The Trump administration’s policies on issues such as climate change and immigration have received considerable push-back from local and state groups, but there’s one White House proposal flying relatively under the radar that has many local nonprofits worried.
Looming over human-services organizations across the country is a provision of the administration’s March budget proposal calling for the elimination of all $3 billion of funding for the Community Development Block Grant program — a major slice of the 13-percent proposed funding reduction for the U.S. Department of Housing and Urban Development.
Cities and counties allocate that grant money for infrastructure maintenance, economic development, social services and housing.
Just because it’s in the president’s blueprint, however, doesn’t mean the proposal’s a done deal; Congress would have to choose to incorporate that provision into the national budget, which it alone writes.
White House officials wrote in the budget proposal that since the program’s inception in 1974, the block grants are “not well-targeted to the poorest populations and have not demonstrated results.
“The budget devolves community and economic development activities to the state and local level, and redirects federal resources to other activities.”
Local organizations, joined by several elected officials, offered a vastly different conclusion Monday afternoon at a press conference at Santa Barbara’s Ortega Park.
“CDBG funding has been a critically needed and well-used resource for Santa Barbara in revitalizing neighborhoods and supporting vulnerable populations, such as the elderly and homeless persons, victims of domestic violence, persons with disabilities, youth and veterans,” said Rob Fredericks, executive director of the Housing Authority of Santa Barbara.
Lee Sherman, development manager with the Santa Barbara County Food Bank, said his organization receives nearly $100,000 a year in CDBG money from local cities.
“That comes to a pretty substantial chunk of our annual food budget,” he told Noozhawk.
Nearly one in four county residents reach out to the Food Bank at some point in the year for food assistance, Sherman said. The organization also serves a network of over 300 partner organizations.
“I just cannot overstate the multiplier effect the funds have,” he said.
In case CDBGs are axed, he added, the Food Bank has been reaching out to foundations and individual donors for supplementary funds.
“Worst comes to worst, we won’t be able to buy food, fewer people will be able to take advantage of it, and fewer people will get served,” Sherman said.
Santa Barbara Mayor Helene Schneider announced that Ortega Park was chosen for the press conference because it had received up to $470,000 in CDBG money for various infrastructure improvements since 2005.

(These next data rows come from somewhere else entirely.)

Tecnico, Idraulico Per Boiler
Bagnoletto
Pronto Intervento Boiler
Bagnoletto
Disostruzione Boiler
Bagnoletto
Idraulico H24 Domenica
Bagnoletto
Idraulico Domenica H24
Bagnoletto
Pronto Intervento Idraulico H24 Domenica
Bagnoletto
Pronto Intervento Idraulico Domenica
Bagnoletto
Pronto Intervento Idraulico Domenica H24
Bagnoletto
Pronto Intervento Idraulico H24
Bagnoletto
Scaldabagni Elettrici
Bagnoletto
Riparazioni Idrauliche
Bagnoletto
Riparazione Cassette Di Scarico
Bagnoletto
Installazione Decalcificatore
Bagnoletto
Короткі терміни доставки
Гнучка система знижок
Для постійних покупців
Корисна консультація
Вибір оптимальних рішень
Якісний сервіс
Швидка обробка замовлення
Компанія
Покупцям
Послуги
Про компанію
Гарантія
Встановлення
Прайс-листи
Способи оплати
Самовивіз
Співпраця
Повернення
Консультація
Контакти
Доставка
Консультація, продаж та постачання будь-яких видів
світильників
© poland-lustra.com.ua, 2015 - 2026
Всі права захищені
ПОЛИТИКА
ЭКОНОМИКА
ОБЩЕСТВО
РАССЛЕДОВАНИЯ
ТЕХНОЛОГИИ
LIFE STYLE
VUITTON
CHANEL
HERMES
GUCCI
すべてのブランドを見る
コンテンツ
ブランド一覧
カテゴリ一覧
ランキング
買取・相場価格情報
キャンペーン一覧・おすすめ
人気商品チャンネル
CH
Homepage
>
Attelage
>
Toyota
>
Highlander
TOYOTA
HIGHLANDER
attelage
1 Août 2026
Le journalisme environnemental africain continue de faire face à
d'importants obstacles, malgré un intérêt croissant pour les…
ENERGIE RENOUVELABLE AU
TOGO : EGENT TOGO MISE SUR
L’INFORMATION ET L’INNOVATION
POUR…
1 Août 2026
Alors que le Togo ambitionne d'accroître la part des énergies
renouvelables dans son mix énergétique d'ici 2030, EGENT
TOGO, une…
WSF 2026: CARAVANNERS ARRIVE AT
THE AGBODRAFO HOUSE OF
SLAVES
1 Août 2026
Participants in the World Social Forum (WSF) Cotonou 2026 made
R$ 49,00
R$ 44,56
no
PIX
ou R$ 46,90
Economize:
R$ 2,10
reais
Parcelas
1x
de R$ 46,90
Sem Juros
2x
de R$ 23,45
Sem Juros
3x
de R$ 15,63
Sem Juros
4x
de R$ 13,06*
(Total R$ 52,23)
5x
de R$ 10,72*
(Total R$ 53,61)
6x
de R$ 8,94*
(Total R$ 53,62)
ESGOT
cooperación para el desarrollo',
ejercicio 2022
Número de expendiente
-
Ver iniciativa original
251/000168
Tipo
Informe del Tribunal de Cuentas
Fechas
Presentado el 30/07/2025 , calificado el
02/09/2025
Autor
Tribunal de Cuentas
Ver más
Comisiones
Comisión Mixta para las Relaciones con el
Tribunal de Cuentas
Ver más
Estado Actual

The city is slated to receive over $800,000 in grants this year, she said.
“This is a nonpartisan issue. … This cuts across all political boundaries,” Schneider told reporters, adding that the U.S. Conference of Mayors, led by the Republican mayor of Oklahoma City, is committed to preserving the program.
In a prior interview, Schneider told Noozhawk that without agencies such as a public health department, partnerships with nonprofits and other organizations are necessary to meet some of the city’s basic human needs, including affordable housing programs.
Congressman Salud Carbajal, D-Santa Barbara, blasted the president’s budget, and said California’s 24th Congressional District, which spans Santa Barbara, San Luis Obispo and part of Ventura counties, receives around $34 million in CDBGs each year.
“This budget proposal would decimate all these services,” Carbajal said at the press conference. “We would see a lot more poverty, we would see a lot more homelessness, a lot more need for child care — you name it.”
For New Beginnings Counseling Center, the grants help fund the nonprofit’s mental-health clinic, which executive director Kristine Schwarz said offers the community’s lowest-cost mental health services to a wide array of vulnerable populations.
“As we know with people who are very vulnerable, good mental health is really important to their ability to stabilize, transition into housing or back into employment, or keep your family stable,” she told Noozhawk.
CDBG money, which makes up roughly a tenth of New Beginnings’ funds, is also used to connect to and fast-track clients living in their vehicles to affordable housing programs.
No federal grants, Schwarz said, means layoffs, cuts to staff benefits, higher clinic fees and no financial assistance for those transitioning into housing.
“The potential consequences of losing that kind of funding are significant,” she said. “And it hurts the people who are most vulnerable in our community.”